1

138 6 2
                                    

Prakkk!!!

Lagi dan lagi foto yang terpajang di meja kecil yang berada di samping tempat tidurku jatuh. Mimpi itu (lagi). Untuk ke sekian kalinya dia mengganggu istirahat malamku setelah aku penat berada di ruang kerja memandangi layar laptop. Seperti sebuah hal yang terjadi dengan sengaja dan secara berulang-ulang. Apa aku harus selalu mengalaminya?

Setiap malam setelah mimpi itu datang, aku selalu terjaga dibuatnya. Untuk saat ini telah ada perubahan baik pada diriku, aku tak lagi menangis setiap kali dihantui mimpi itu. Entah kenapa perasaan itu selalu menyiksa batinku. Untuk menjauhkannya, aku membutuhkan waktu bertahun-tahun dengan bertubi-tubi penyiksaan.

"El, mimpi lagi?" Tanya Mama yang datang menghampiriku setelah dia tahu ada yang menuruni tangga dengan sandal yang selalu diseret.

Aku mengangguk pelan.

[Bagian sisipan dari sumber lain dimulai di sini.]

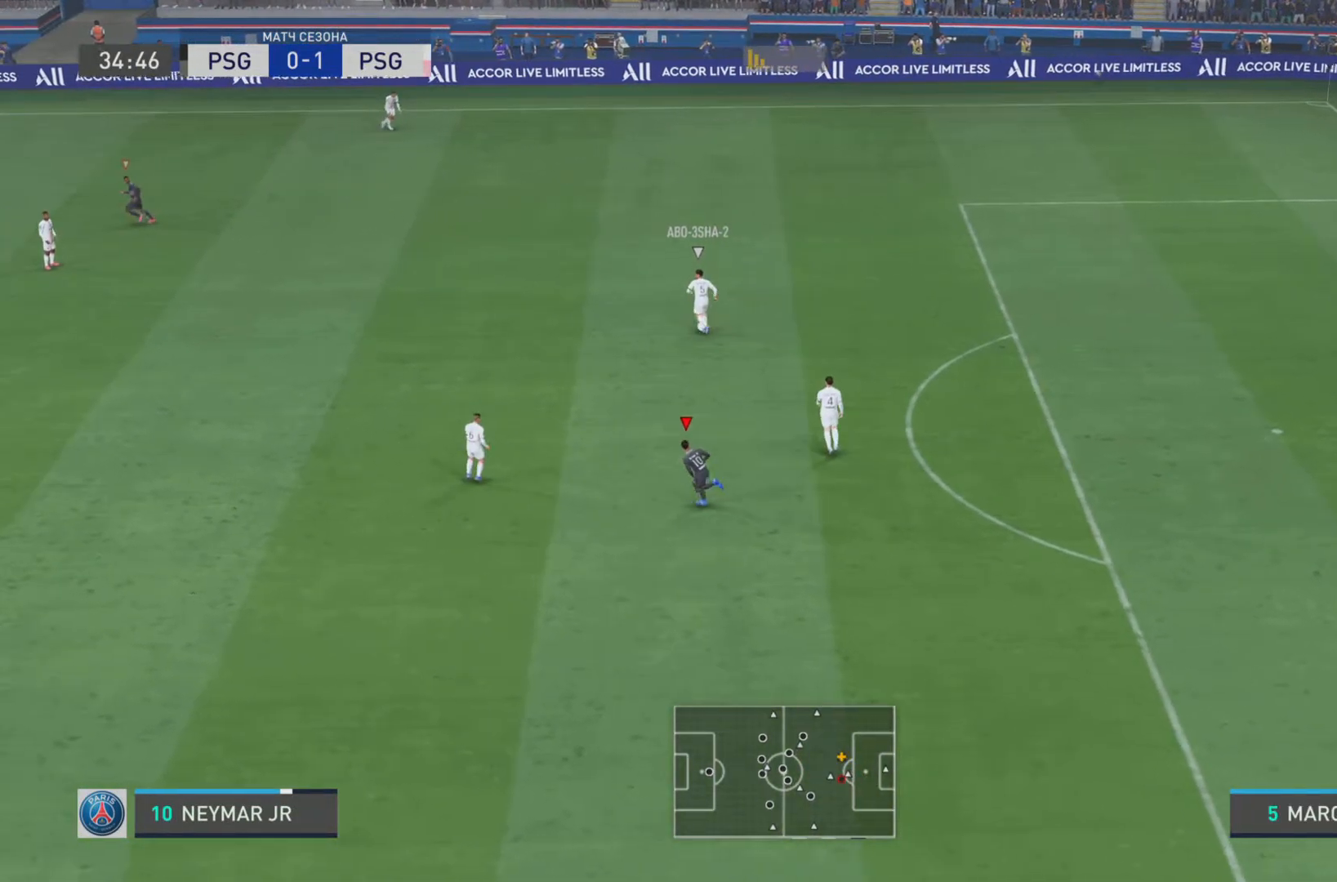
{"buttons": ["R1"], "left_stick": "left", "right_stick": "center", "events": []}
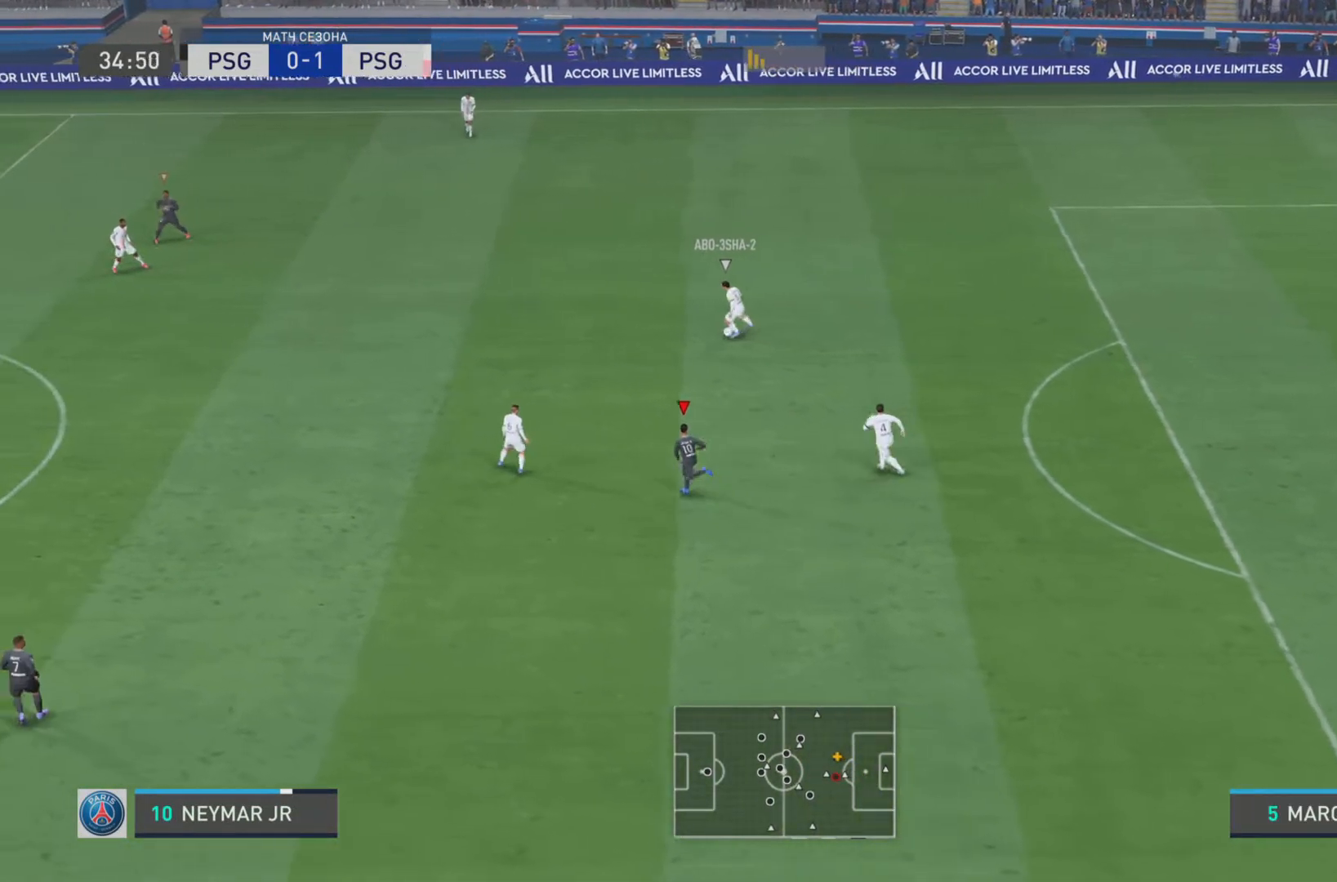
{"buttons": ["R1"], "left_stick": "up-left", "right_stick": "center", "events": [[50, "left_stick", "up-left"], [117, "R2", "down"], [150, "R1", "up"], [334, "R1", "down"], [400, "R2", "up"]]}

Air mineral mampu mendinginkan suasana hatiku yang bergejolak panas. Aku bersandar pada kursi goyang milik Papa. Mengingat jelas mimpi yang selalu berhasil membangunkanku.

"Mama jadi khawatir dengan keadaan kamu. Apa kamu gak turuti saja saran Papa untuk ke psikolog?"

"Entahlah. Aku belum siap, Ma."

"Tapi Mama sangat khawatir dengan kondisi kamu yang setiap tengah malam harus terbangun dan baru kembali tidur jam empat pagi. Apa kamu gak capek?" Mama mengusap lembut kepalaku. Hal yang selalu Mama lakukan ketika terjadi kecemasan padanya.

"Aku baik-baik saja, kok. Mama gak perlu khawatir." Ucapku memegang tangan Mama mencoba meyakinkannya.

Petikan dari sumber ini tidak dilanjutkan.